JD: There's a lot of chapters done but I still probably haven't covered everything that I want to cover in it. The thing is, it's a lot harder than putting an album together. I did think to use a ghostwriter or something like that but then I thought the way I've ended up writing it, it is the way that I'll have a conversation with someone and that is, I'll be talking about one subject and then my little brain goes ‘Oh what's down that road?’ and I'll go off on something else. That’s the way I've written the book, just like I'm having a conversation with someone and there's no particular order to the chapters either; it's just memoir after memoir of what I remember from here to there. There’s obviously a lot of Venom stuff but there's a lot of personal stuff in there as well. During the pandemic, I was watching all the old VHS things, camcorder personal footage and there was a VHS I've got of the reunion period in ‘96 and I was like looking at these three guys having fun. I just sat there and there was one point, where I was actually quite choked. I was just looking thinking ‘Fuck where did that go? What the fuck happened?’ I've got a picture of Rush on my phone and apparently, it's one of the last selfies that Geddy Lee took when the three of them were together, before Neil Peart died. When I looked at that photograph, there was three people there who were totally happy in each other's company and all smiling.
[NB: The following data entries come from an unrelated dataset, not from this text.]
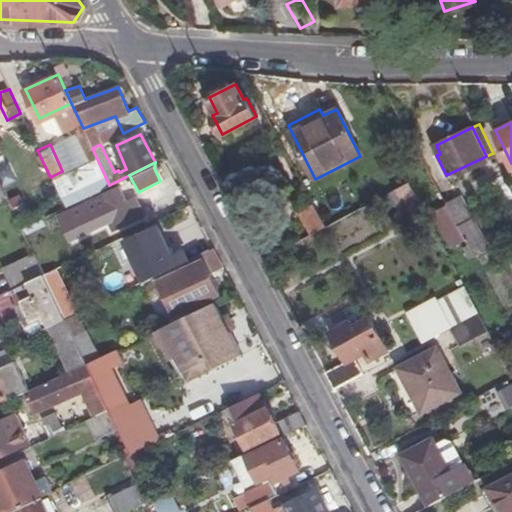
[(167,179),(141,193),(150,209),(176,195),(167,179)]
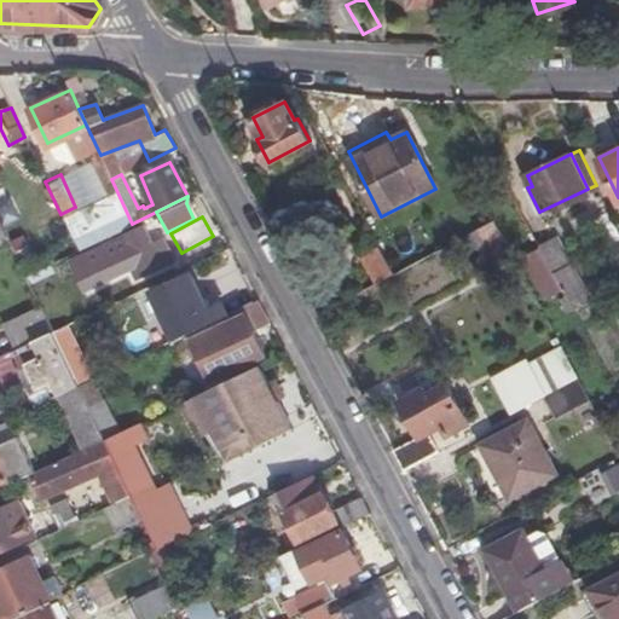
[(134,227),(57,266),(63,278),(97,262),(108,281),(131,270),(136,279),(167,265),(155,241),(144,244),(134,227)]
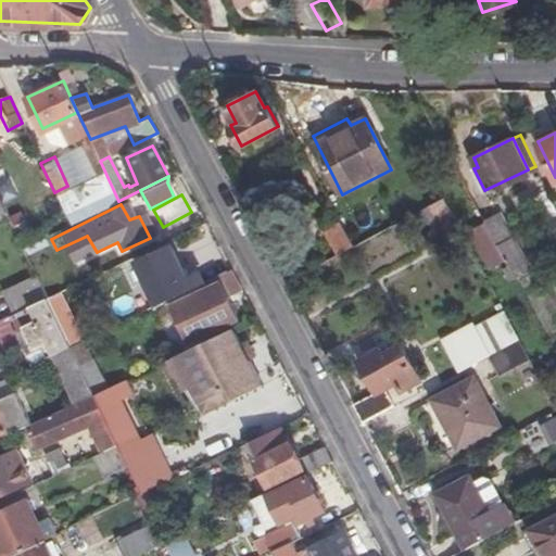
[(502,211),(483,219),(484,223),(487,226),(496,244),(503,256),(514,276),(530,267),(502,211)]
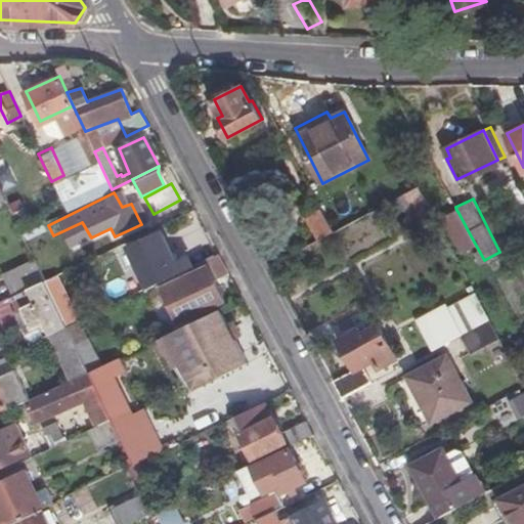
[(317,241),(335,232),(323,209),(306,216),(317,241)]
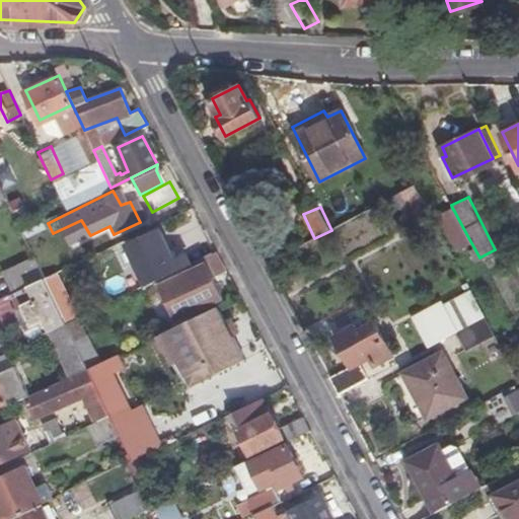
[(454,211),(452,208),(438,215),(455,247),(469,239),(463,228),(454,211)]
I just thought. ‘I'm jealous of that.’ When I did the Patreon thing, there was a few months where for the people who were subscribing to the Patreon, I read a few chapters from the books and the feedback I got was brilliant. I'm going to have a think about this because I'd love to finish it Glenn and like I said, there's a lot of Venom fans they won't like the book because I'm telling the truth but this is actually what fucking happened.


Q: As usual mate, we’ve gone on a bit but it’s always so good to talk to you and as you are writing the book the way you talk, it’s going to be an excellent read. Better go, take care and we’ll talk again soon.

 

JD: Alright mate. Speak to you soon.